# Glade hike - you tell me.



## Abubob (Oct 13, 2013)

IMG_6438 by Bob Misu, on Flickr




IMG_6434 by Bob Misu, on Flickr


----------



## dmw (Oct 13, 2013)

Nice pix. Maybe Ragged?


----------



## Abubob (Oct 13, 2013)

dmw said:


> Nice pix. Maybe Ragged?



It's that stupid rock. Its a give away. Apparently.


----------



## thetrailboss (Oct 13, 2013)

Looks good to me.


----------



## dmw (Oct 13, 2013)

Abubob said:


> It's that stupid rock. Its a give away. Apparently.

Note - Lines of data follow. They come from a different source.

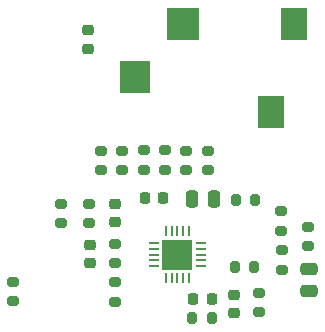
<source format=gtp>
%TF.GenerationSoftware,KiCad,Pcbnew,8.0.8*%
%TF.CreationDate,2025-02-23T18:34:37+05:30*%
%TF.ProjectId,my-template,6d792d74-656d-4706-9c61-74652e6b6963,rev?*%
%TF.SameCoordinates,Original*%
%TF.FileFunction,Paste,Top*%
%TF.FilePolarity,Positive*%
%FSLAX46Y46*%
G04 Gerber Fmt 4.6, Leading zero omitted, Abs format (unit mm)*
G04 Created by KiCad (PCBNEW 8.0.8) date 2025-02-23 18:34:37*
%MOMM*%
%LPD*%
G01*
G04 APERTURE LIST*
G04 Aperture macros list*
%AMRoundRect*
0 Rectangle with rounded corners*
0 $1 Rounding radius*
0 $2 $3 $4 $5 $6 $7 $8 $9 X,Y pos of 4 corners*
0 Add a 4 corners polygon primitive as box body*
4,1,4,$2,$3,$4,$5,$6,$7,$8,$9,$2,$3,0*
0 Add four circle primitives for the rounded corners*
1,1,$1+$1,$2,$3*
1,1,$1+$1,$4,$5*
1,1,$1+$1,$6,$7*
1,1,$1+$1,$8,$9*
0 Add four rect primitives between the rounded corners*
20,1,$1+$1,$2,$3,$4,$5,0*
20,1,$1+$1,$4,$5,$6,$7,0*
20,1,$1+$1,$6,$7,$8,$9,0*
20,1,$1+$1,$8,$9,$2,$3,0*%
G04 Aperture macros list end*
%ADD10C,0.000000*%
%ADD11RoundRect,0.250000X-0.250000X-0.475000X0.250000X-0.475000X0.250000X0.475000X-0.250000X0.475000X0*%
%ADD12RoundRect,0.200000X-0.200000X-0.275000X0.200000X-0.275000X0.200000X0.275000X-0.200000X0.275000X0*%
%ADD13RoundRect,0.200000X-0.275000X0.200000X-0.275000X-0.200000X0.275000X-0.200000X0.275000X0.200000X0*%
%ADD14R,0.274600X0.804800*%
%ADD15R,0.804800X0.274600*%
%ADD16R,2.650000X2.650000*%
%ADD17RoundRect,0.218750X-0.256250X0.218750X-0.256250X-0.218750X0.256250X-0.218750X0.256250X0.218750X0*%
%ADD18RoundRect,0.225000X-0.225000X-0.250000X0.225000X-0.250000X0.225000X0.250000X-0.225000X0.250000X0*%
%ADD19RoundRect,0.250000X-0.475000X0.250000X-0.475000X-0.250000X0.475000X-0.250000X0.475000X0.250000X0*%
%ADD20RoundRect,0.225000X0.250000X-0.225000X0.250000X0.225000X-0.250000X0.225000X-0.250000X-0.225000X0*%
%ADD21RoundRect,0.200000X0.275000X-0.200000X0.275000X0.200000X-0.275000X0.200000X-0.275000X-0.200000X0*%
%ADD22R,2.200000X2.800000*%
%ADD23R,2.800000X2.800000*%
%ADD24R,2.600000X2.800000*%
%ADD25RoundRect,0.225000X-0.250000X0.225000X-0.250000X-0.225000X0.250000X-0.225000X0.250000X0.225000X0*%
G04 APERTURE END LIST*
D10*
%TO.C,U1*%
G36*
X145510000Y-102610000D02*
G01*
X144385000Y-102610000D01*
X144385000Y-101485000D01*
X145510000Y-101485000D01*
X145510000Y-102610000D01*
G37*
G36*
X145510000Y-103935000D02*
G01*
X144385000Y-103935000D01*
X144385000Y-102810000D01*
X145510000Y-102810000D01*
X145510000Y-103935000D01*
G37*
G36*
X146835000Y-102610000D02*
G01*
X145710000Y-102610000D01*
X145710000Y-101485000D01*
X146835000Y-101485000D01*
X146835000Y-102610000D01*
G37*
G36*
X146835000Y-103935000D02*
G01*
X145710000Y-103935000D01*
X145710000Y-102810000D01*
X146835000Y-102810000D01*
X146835000Y-103935000D01*
G37*
%TD*%
D11*
%TO.C,C4*%
X146800000Y-97990000D03*
X148700000Y-97990000D03*
%TD*%
D12*
%TO.C,R10*%
X150440000Y-103740000D03*
X152090000Y-103740000D03*
%TD*%
D13*
%TO.C,R8*%
X140330000Y-101785000D03*
X140330000Y-103435000D03*
%TD*%
%TO.C,R13*%
X154380000Y-99050000D03*
X154380000Y-100700000D03*
%TD*%
D14*
%TO.C,U1*%
X146610001Y-100757601D03*
X146109999Y-100757601D03*
X145610000Y-100757601D03*
X145110001Y-100757601D03*
X144609999Y-100757601D03*
D15*
X143657601Y-101709999D03*
X143657601Y-102210001D03*
X143657601Y-102710000D03*
X143657601Y-103209999D03*
X143657601Y-103710001D03*
D14*
X144609999Y-104662399D03*
X145110001Y-104662399D03*
X145610000Y-104662399D03*
X146109999Y-104662399D03*
X146610001Y-104662399D03*
D15*
X147562399Y-103710001D03*
X147562399Y-103209999D03*
X147562399Y-102710000D03*
X147562399Y-102210001D03*
X147562399Y-101709999D03*
D16*
X145610000Y-102710000D03*
%TD*%
D17*
%TO.C,D1*%
X138065100Y-83735000D03*
X138065100Y-85310000D03*
%TD*%
D18*
%TO.C,C5*%
X146955100Y-106455000D03*
X148505100Y-106455000D03*
%TD*%
D12*
%TO.C,R11*%
X150560000Y-98100000D03*
X152210000Y-98100000D03*
%TD*%
D13*
%TO.C,R7*%
X138140000Y-98420000D03*
X138140000Y-100070000D03*
%TD*%
%TO.C,R16*%
X139116600Y-93905000D03*
X139116600Y-95555000D03*
%TD*%
D18*
%TO.C,C2*%
X142860000Y-97930000D03*
X144410000Y-97930000D03*
%TD*%
D13*
%TO.C,R3*%
X146363400Y-93925000D03*
X146363400Y-95575000D03*
%TD*%
D19*
%TO.C,C6*%
X156740000Y-103900000D03*
X156740000Y-105800000D03*
%TD*%
D13*
%TO.C,R15*%
X131715100Y-104995000D03*
X131715100Y-106645000D03*
%TD*%
%TO.C,R6*%
X135750000Y-98400000D03*
X135750000Y-100050000D03*
%TD*%
%TO.C,R5*%
X140928300Y-93905000D03*
X140928300Y-95555000D03*
%TD*%
%TO.C,R1*%
X148175100Y-93935000D03*
X148175100Y-95585000D03*
%TD*%
%TO.C,R14*%
X152520000Y-105940000D03*
X152520000Y-107590000D03*
%TD*%
D20*
%TO.C,C1*%
X138170000Y-103430000D03*
X138170000Y-101880000D03*
%TD*%
D21*
%TO.C,R2*%
X142740000Y-95550000D03*
X142740000Y-93900000D03*
%TD*%
D13*
%TO.C,R17*%
X156700000Y-100380000D03*
X156700000Y-102030000D03*
%TD*%
D22*
%TO.C,J2*%
X155515100Y-83225000D03*
D23*
X146115100Y-83225000D03*
D22*
X153515100Y-90625000D03*
D24*
X142015100Y-87675000D03*
%TD*%
D21*
%TO.C,R4*%
X144551700Y-95545000D03*
X144551700Y-93895000D03*
%TD*%
D12*
%TO.C,R19*%
X146855100Y-108125000D03*
X148505100Y-108125000D03*
%TD*%
D21*
%TO.C,R12*%
X154430000Y-104000000D03*
X154430000Y-102350000D03*
%TD*%
D13*
%TO.C,R9*%
X140310000Y-105045000D03*
X140310000Y-106695000D03*
%TD*%
D20*
%TO.C,C3*%
X140290000Y-99970000D03*
X140290000Y-98420000D03*
%TD*%
D25*
%TO.C,C7*%
X150370000Y-106100000D03*
X150370000Y-107650000D03*
%TD*%
M02*

</source>
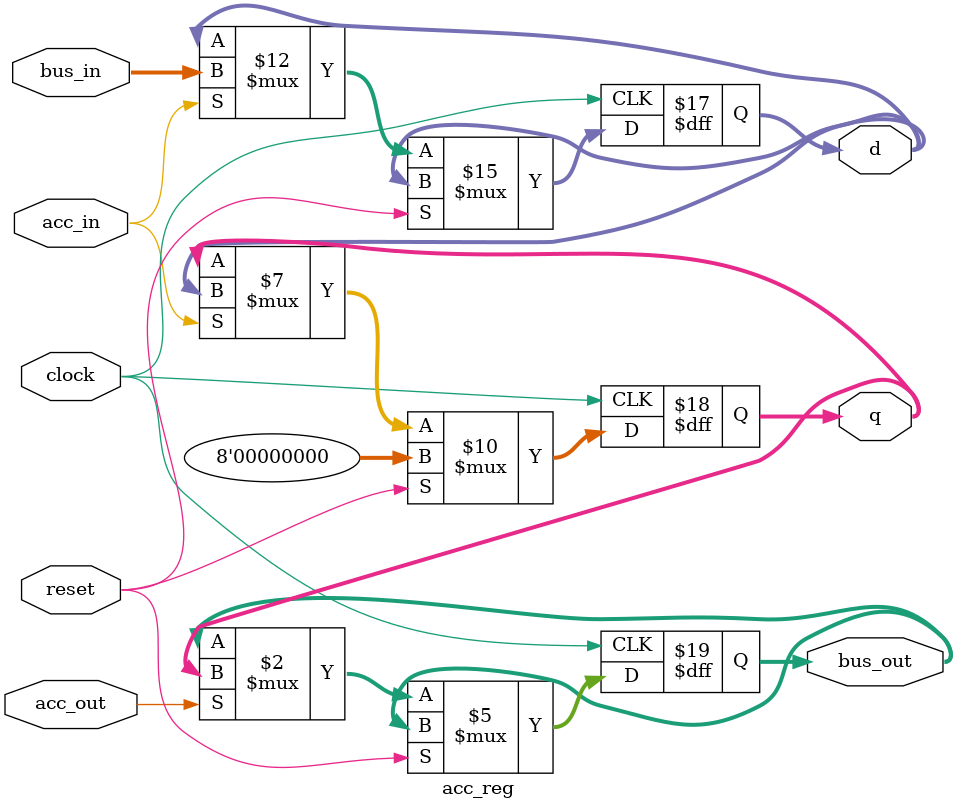
<source format=v>
module acc_reg (
	input clock,
	input reset, 
	input acc_in,
	input acc_out,
	output reg[7:0] d,
	output reg[7:0] q,
	input[7:0] bus_in,
	output reg[7:0] bus_out);
	
	
	always @(posedge clock) begin
		if(reset) 
			q <= 0;
		else begin
			if(acc_in) begin 
				d <= bus_in;
				q <= d; end
			
			if(acc_out) bus_out <= q;
		end
	end
		
endmodule

</source>
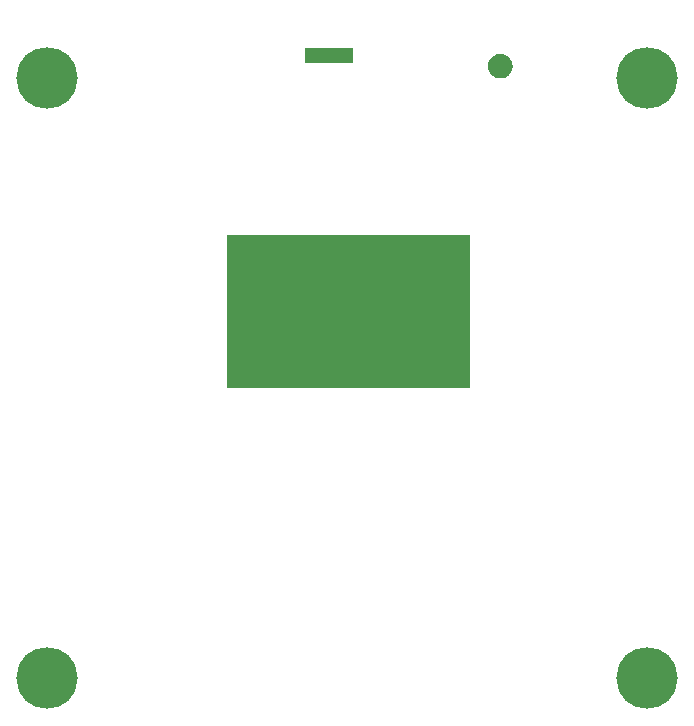
<source format=gbs>
G04 Layer: BottomSolderMaskLayer*
G04 EasyEDA v6.5.34, 2023-08-21 18:11:39*
G04 3696ccb3ce3c4ba2a1e01cf7d584be42,5a6b42c53f6a479593ecc07194224c93,10*
G04 Gerber Generator version 0.2*
G04 Scale: 100 percent, Rotated: No, Reflected: No *
G04 Dimensions in millimeters *
G04 leading zeros omitted , absolute positions ,4 integer and 5 decimal *
%FSLAX45Y45*%
%MOMM*%

%ADD10C,5.2032*%

%LPD*%
G36*
X4216400Y5666892D02*
G01*
X4207205Y5666486D01*
X4198061Y5665216D01*
X4193489Y5664352D01*
X4184599Y5661914D01*
X4175963Y5658713D01*
X4167632Y5654751D01*
X4159656Y5650077D01*
X4152137Y5644743D01*
X4145127Y5638749D01*
X4138676Y5632145D01*
X4132834Y5624982D01*
X4127652Y5617362D01*
X4123182Y5609336D01*
X4119422Y5600903D01*
X4116374Y5592165D01*
X4114190Y5583224D01*
X4112768Y5574080D01*
X4112158Y5564886D01*
X4112361Y5555691D01*
X4113377Y5546496D01*
X4115206Y5537454D01*
X4116374Y5532983D01*
X4119422Y5524296D01*
X4123182Y5515864D01*
X4127652Y5507786D01*
X4132834Y5500166D01*
X4138676Y5493054D01*
X4145127Y5486450D01*
X4152137Y5480456D01*
X4159656Y5475071D01*
X4167632Y5470398D01*
X4175963Y5466486D01*
X4180230Y5464759D01*
X4189018Y5461965D01*
X4198061Y5459933D01*
X4207205Y5458714D01*
X4216400Y5458307D01*
X4225594Y5458714D01*
X4234738Y5459933D01*
X4243781Y5461965D01*
X4252569Y5464759D01*
X4261053Y5468366D01*
X4265168Y5470398D01*
X4273143Y5475071D01*
X4280662Y5480456D01*
X4287672Y5486450D01*
X4294124Y5493054D01*
X4299966Y5500166D01*
X4305147Y5507786D01*
X4309618Y5515864D01*
X4313377Y5524296D01*
X4315002Y5528614D01*
X4317593Y5537454D01*
X4319422Y5546496D01*
X4320438Y5555691D01*
X4320641Y5564886D01*
X4320032Y5574080D01*
X4318609Y5583224D01*
X4316374Y5592165D01*
X4315002Y5596585D01*
X4311599Y5605119D01*
X4307484Y5613400D01*
X4302607Y5621223D01*
X4297121Y5628640D01*
X4290923Y5635498D01*
X4287672Y5638749D01*
X4280662Y5644743D01*
X4273143Y5650077D01*
X4265168Y5654751D01*
X4256836Y5658713D01*
X4248200Y5661914D01*
X4239260Y5664352D01*
X4230217Y5665927D01*
X4221022Y5666790D01*
G37*
D10*
G01*
X380992Y5460992D03*
G01*
X380992Y380992D03*
G01*
X5460992Y380992D03*
G01*
X5460992Y5460992D03*
G36*
X2565392Y5714992D02*
G01*
X2971792Y5714992D01*
X2971792Y5587992D01*
X2565392Y5587992D01*
G37*
G36*
X1904992Y4127492D02*
G01*
X3962392Y4127492D01*
X3962392Y2832092D01*
X1904992Y2832092D01*
G37*
M02*

</source>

The rock does look familiar, but I also know you're a Ragged regular.


----------



## Huck_It_Baby (Oct 13, 2013)

Nothing like making powder turns on a bed of ferns.


----------



## Abubob (Oct 13, 2013)

dmw said:


> The rock does look familiar, but I also know you're a Ragged regular.



Did I mention its fifteen minutes from my house? I am so transparent.


----------



## bigbog (Oct 14, 2013)

Only 15min commute to pitched terrain...:smile:  Location, location, location!


----------



## hammer (Oct 14, 2013)

Have yet to try skiing the glades at Ragged...is this Rags to Riches?


----------



## Abubob (Oct 14, 2013)

hammer said:


> Have yet to try skiing the glades at Ragged...is this Rags to Riches?



Yes it is.


----------



## Nick (Oct 15, 2013)

Looks very nice in there. Although not as nice as covered in snow


----------



## Abubob (Oct 18, 2013)

More Ragged photos from our hike. No sign of any construction other than to the snowmaking system.




IMG_6406 by Bob Misu, on Flickr




IMG_6408 by Bob Misu, on Flickr


----------



## skifree (Oct 19, 2013)

bet you can build a nice kicker off that "stupid rock"


----------



## jack97 (Oct 19, 2013)

skifree said:


> bet you can build a nice kicker off that "stupid rock"



yep, I've seen it. you can also get hurt on hitting it the wrong way. Last time i skied that trail, patrollers had to help out skier/rider on two separate incidents around that area. Not sure if was due to that kicker or not tho.


----------



## deadheadskier (Oct 19, 2013)

IMO the landing is too flat following that rock.  I've launched it a few times and unless it's a powder day, I've regretted it because of the landing.


----------